Open nspope opened 7 months ago
Thanks a lot @nspope ! I will follow your suggestion and make a new converter.
Just a note to self that this might cause issues for tskit's stats with flipped mutations -- if I'm understanding SINGER output correctly, if a mutation is flipped, then SINGER introduces a new mutation above the root that changes the state from 0 -> 1 (so that the original mutation then changes the state back from 1 -> 0). I'm not sure if the missing mutations.parent attribute will screw up tskit stats in this case, or not (given the "parent" is above the root).
The code snippet above isn't quite right -- what seems to be the easiest is rebuilding the mutation table at the end, then sorting/indexing/computing parents. Here's what works:
# <build tables here>
# rebuild mutations table in time order at each position
mut_time = tables.nodes.time[tables.mutations.node]
mut_coord = tables.sites.position[tables.mutations.site]
mut_order = np.lexsort((-mut_time, mut_coord))
mut_state = tskit.unpack_strings(
tables.mutations.derived_state,
tables.mutations.derived_state_offset,
)
mut_state, mut_state_offset = tskit.pack_strings(np.array(mut_state)[mut_order])
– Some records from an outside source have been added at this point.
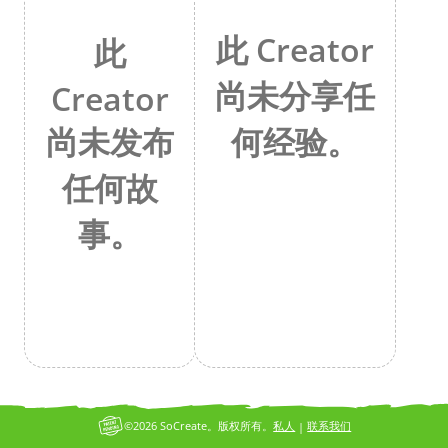
此 Creator
此
尚未分享任
Creator
何经验。
尚未发布
任何故
事。
©2026 SoCreate。版权所有。
私人
联系我们
|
tables.mutations.set_columns(
site=tables.mutations.site[mut_order],
node=tables.mutations.node[mut_order],
time=np.repeat(tskit.UNKNOWN_TIME, tables.mutations.num_rows),
derived_state=mut_state,
derived_state_offset=mut_state_offset,
)
tables.sort()
tables.build_index()
tables.compute_mutation_parents()
ts = tables.tree_sequence()
Hi @nspope , thanks for your input on the mutation handling. I feel that my current implementation is not quite fulfilling all requirements. I happened to need to do some mutational analysis myself, so I will look into this systematically over the next few days. It seems that your previous answer is a good solution and I will test and incorporate it into a potential new converter.
Currently, the
tables.mutations.parent
column is not set during conversion to tree sequence format. But when this is the case and there are multiple mutations at a site that "stack" (e.g. are descended from one another) then some tskit routines will bug out (see https://github.com/tskit-dev/tskit/issues/2923).There's a helper function in tskit to compute the mutation parents:
but, this routine requires that mutation IDs are ordered such that a given mutation's parent has a lower ID (e.g. was inserted into the table earlier). This isn't the case currently, but if the mutations are added in reverse time order at a given position, then the above should work.